ACCES is a registered non-profit society, dedicated to the empowerment of Africans, primarily through post-secondary scholarships and sustainable community development activities. The cornerstone of ACCES is it’s mission - to provide young Africans with the education and tools necessary to benefit themselves and their society. 

Community Health

The goal of ACCES programs is to get kids into school, and help them get a quality education. Without good health, children are unable to attend school, or to retain what they've learned, putting them at a disadvantage. ACCES health programs focus on two key groups; 1) poor, out of school children so that they can get healthy and go to school, and 2) the community members, so children can remain healthy in their homes. ACCES works in partnership with public schools, Ministry of Health and local health providers to treat and train communities towards better health. 

Jiggers Program

The government of Kenya recognized the problem of increasing levels of Tungiasis, a disease caused by the ecto-parasitic jigger flea, and in late 2014, issued the National Policy on Jigger Infestation. Jiggers plague rural communities in Kenya, causing serious health issues, including tetanus, sepsis and even death. It's been estimated that more than 1.4 million Kenyans are affected, the majority of them in Western Kenya. The affected areas are usually the foot, fingers, knees, and elbows, causing serious difficulty in walking. For children, it prevents them from attending school, resulting in them losing out on an education and a better future. In endemic areas, prevalence ranges from 15-40% of the population. 

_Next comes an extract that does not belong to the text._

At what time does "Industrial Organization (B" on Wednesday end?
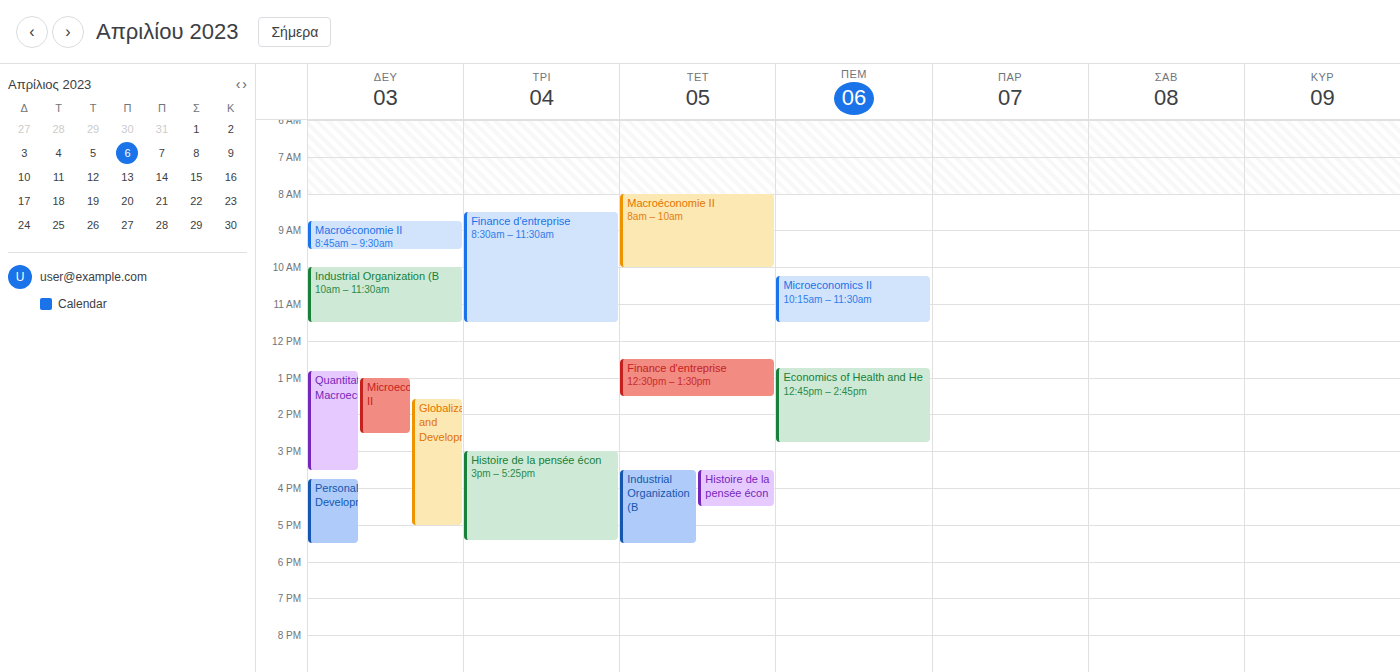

Children infested with jiggers cannot walk, or attend school, and adults are unable to work, creating an endless cycle of poverty and despair. ACCES partners with the Ministry of Health and local health organizations to not only eradicate this menace, but to train families how to keep the pests at bay. In this way, ACCES puts more children into school, and keeps them there.



Everyone knows that educating a girl is one of the best ways to help communities pull themselves out of poverty. ACCES not only ensures that girls get an education, but that their mothers and grandmothers are able to learn, generate income and take part in community governance. Gender clubs, women's self-help groups and leadership training all contribute to the achievement of these objectives. In addition, ACCES promotes gender equality through the provision of post-secondary scholarships to high acheiving females, maintaining a gender balance of ACCES supported university students. ACCES also hires local female staff to positions of authority.